(Extracted data entries)
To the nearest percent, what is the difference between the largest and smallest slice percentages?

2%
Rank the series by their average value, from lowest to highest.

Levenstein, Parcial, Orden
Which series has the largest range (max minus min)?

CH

--

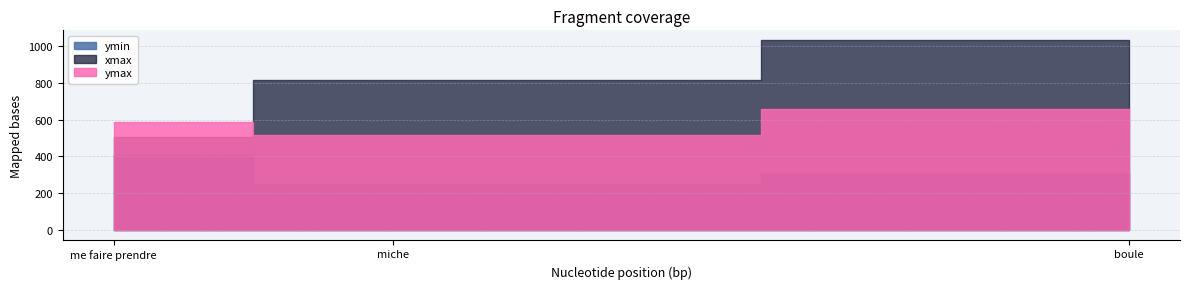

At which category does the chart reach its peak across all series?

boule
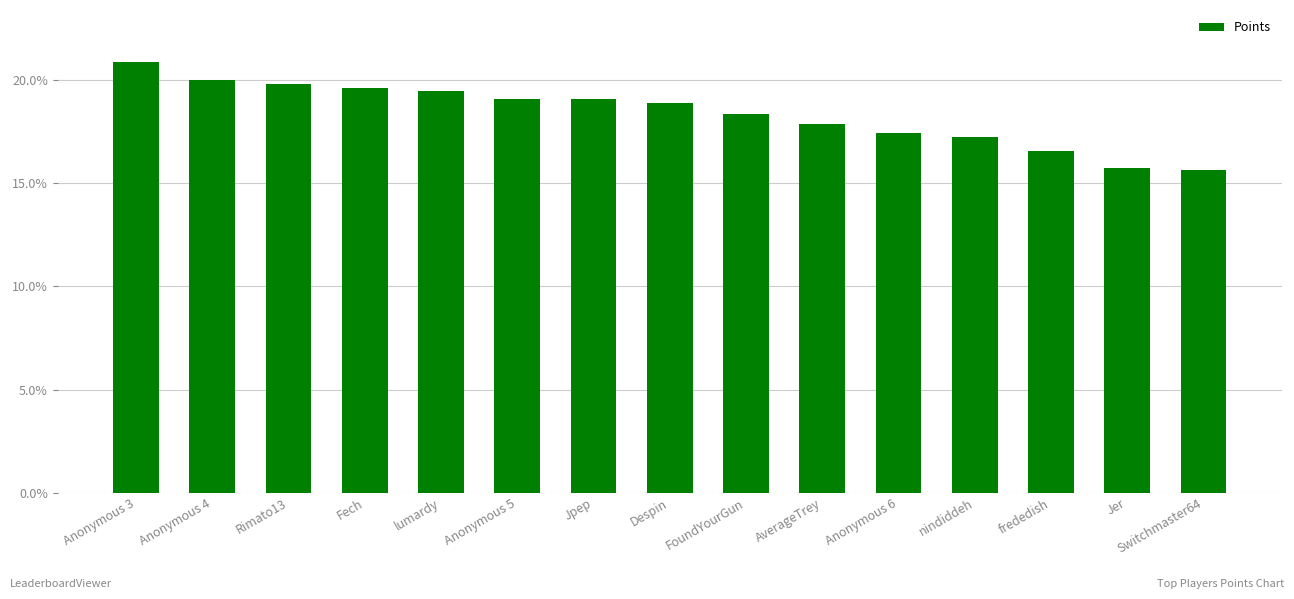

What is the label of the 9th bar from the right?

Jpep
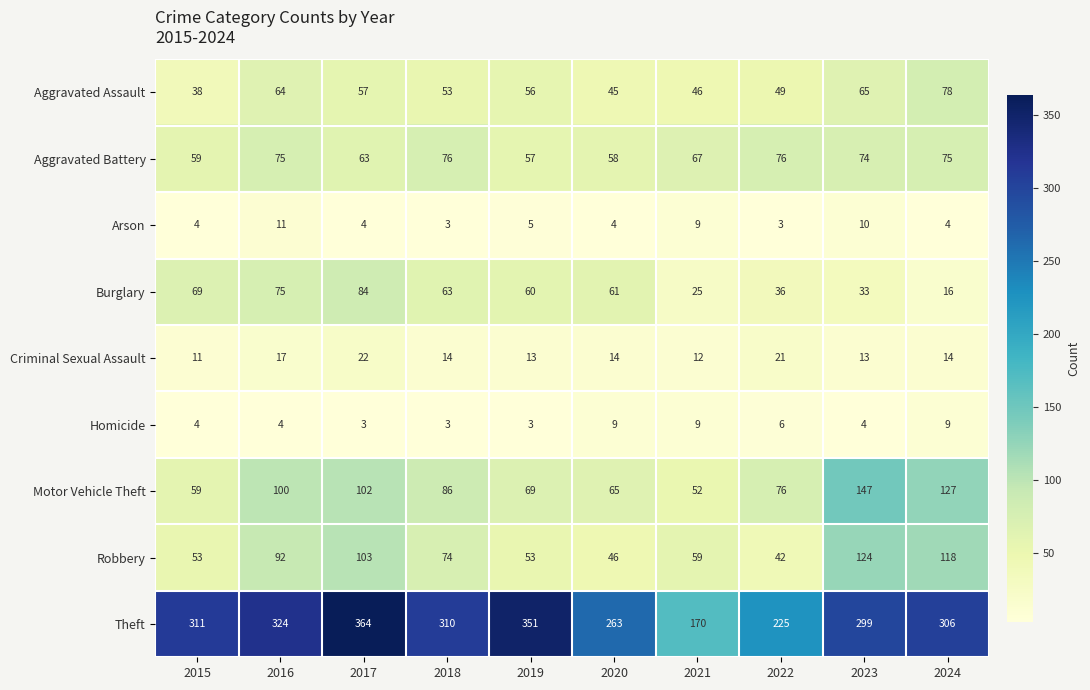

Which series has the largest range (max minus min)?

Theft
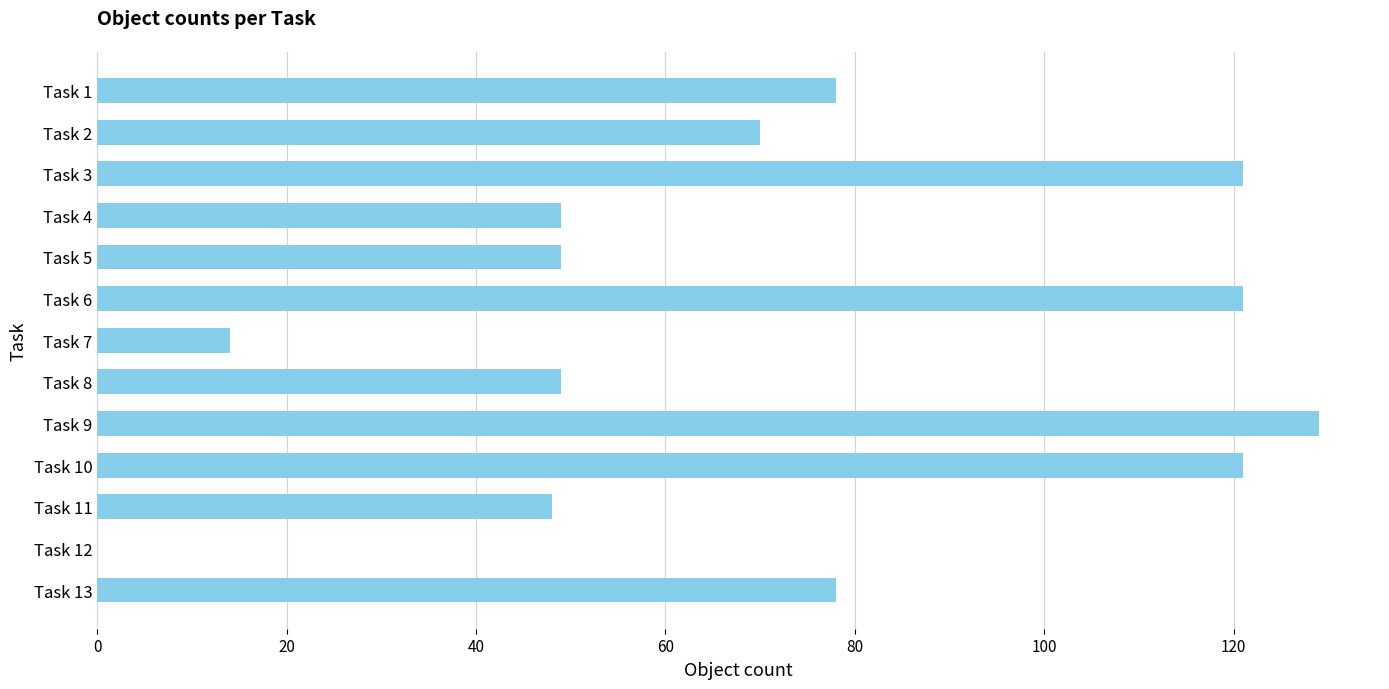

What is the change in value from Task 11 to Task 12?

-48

### What is being asked:
Pull out every line of the items above that contains the string "value". Matching is case-sensitive.

### Answer box:
Rank the series by their average value, from lowest to highest.
What is the change in value from Task 11 to Task 12?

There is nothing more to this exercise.